NEW YORK – Gene therapy developer Bluebird Bio has submitted a biologics license application to the US Food and Drug Administration for an investigational sickle cell treatment, the company said Monday.
Lovotibeglogene autotemcel (lovo-cel), which was previously granted orphan drug designation and fast track designation from the FDA, is a potential treatment for patients at least 12 years of age with sickle cell disease and a history of vaso-occlusive events. It's a one-time treatment designed to add functional copies of a modified form of the β-globin gene into a patient's hematopoietic stem cells so that the cells can produce anti-sickling hemoglobin.

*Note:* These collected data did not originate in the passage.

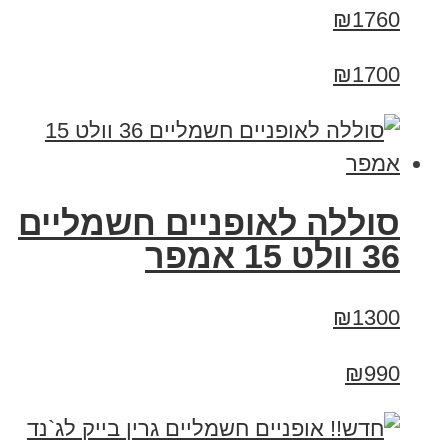
₪1760
₪1700
סוללה לאופניים חשמליים
36 וולט 15 אמפר
₪1300
₪990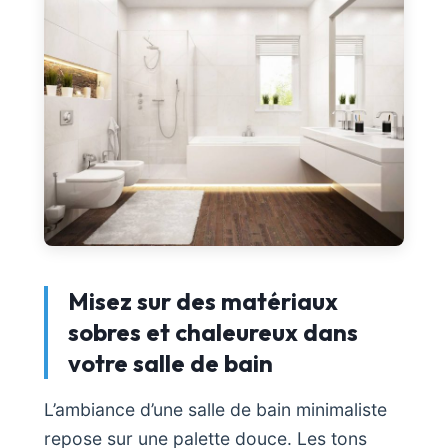
Misez sur des matériaux
sobres et chaleureux dans
votre salle de bain
L’ambiance d’une salle de bain minimaliste
repose sur une palette douce. Les tons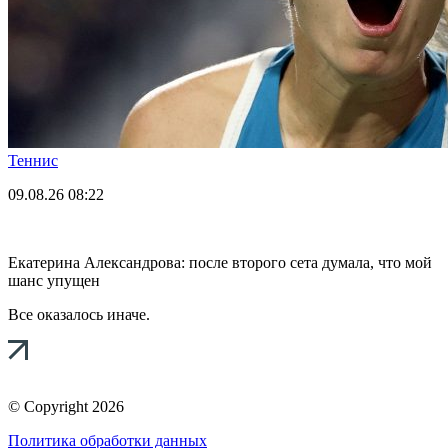
Теннис
09.08.26
08:22
Екатерина Александрова: после второго сета думала, что мой
шанс упущен
Все оказалось иначе.
© Copyright 2026
Политика обработки данных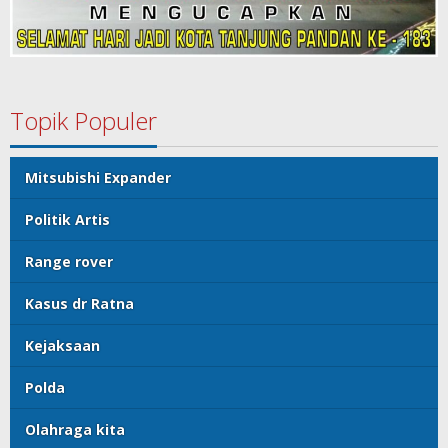
Topik Populer
Mitsubishi Expander
Politik Artis
Range rover
Kasus dr Ratna
Kejaksaan
Polda
Olahraga kita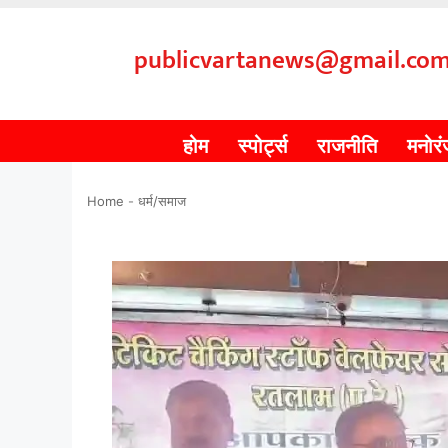
publicvartanews@gmail.co
होम
स्पोर्ट्स
राजनीति
मनोर
Home
-
धर्म/समाज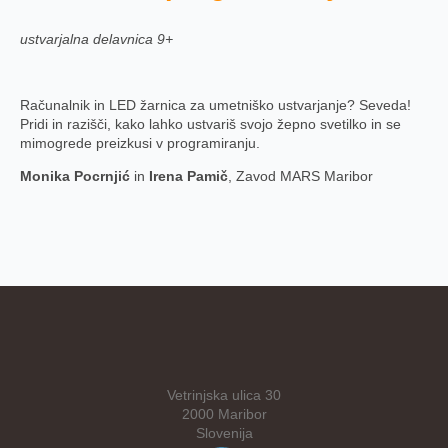
ustvarjalna delavnica 9+
Računalnik in LED žarnica za umetniško ustvarjanje? Seveda!
Pridi in razišči, kako lahko ustvariš svojo žepno svetilko in se
mimogrede preizkusi v programiranju.
Monika Pocrnjić
in
Irena Pamič
, Zavod MARS Maribor
Vetrinjska ulica 30
2000 Maribor
Slovenija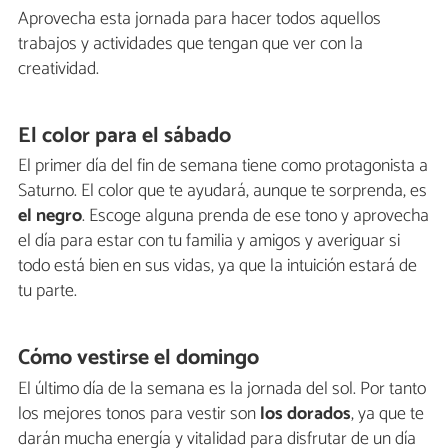
Aprovecha esta jornada para hacer todos aquellos
trabajos y actividades que tengan que ver con la
creatividad.
El color para el sábado
El primer día del fin de semana tiene como protagonista a
Saturno. El color que te ayudará, aunque te sorprenda, es
el negro
. Escoge alguna prenda de ese tono y aprovecha
el día para estar con tu familia y amigos y averiguar si
todo está bien en sus vidas, ya que la intuición estará de
tu parte.
Cómo vestirse el domingo
El último día de la semana es la jornada del sol. Por tanto
los mejores tonos para vestir son
los dorados
, ya que te
darán mucha energía y vitalidad para disfrutar de un día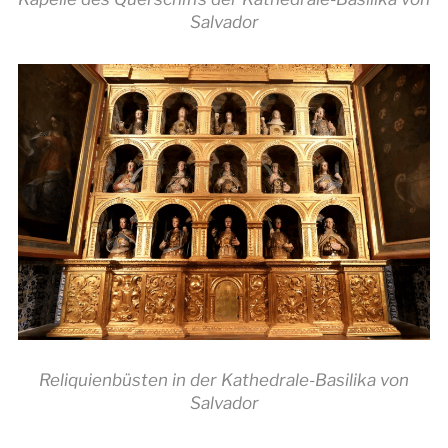
Salvador
Reliquienbüsten in der Kathedrale-Basilika von
Salvador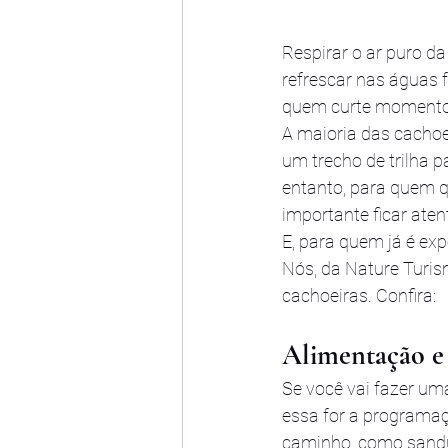
Respirar o ar puro da
refrescar nas águas 
quem curte momentos
A maioria das cachoe
um trecho de trilha p
entanto, para quem q
importante ficar aten
E, para quem já é ex
Nós, da Nature Turism
cachoeiras. Confira:
Alimentação e
Se você vai fazer uma
essa for a programaç
caminho, como sanduí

Bluebird Bio's application to the FDA includes a request for priority review. The application is based on results from a Phase I/II trial, in which 96 percent of patients treated with lovo-cel experienced resolution of severe vaso-occlusive events, as well as a Phase III study that showed promising results in the two patients treated with the therapy.
If approved, the drug will be Somerville, Massachusetts-based Bluebird Bio's third FDA-approved ex vivo gene therapy for a rare genetic disease.
Earlier this month, Vertex Pharmaceuticals and CRISPR Therapeutics submitted a biologics license application to the FDA — also with a request for priority review — for a competing investigational sickle cell disease treatment called exagamglogene autotemcel (exa-cel), an ex vivo therapy that uses CRISPR-Cas9 gene editing on patients' hematopoietic stem cells.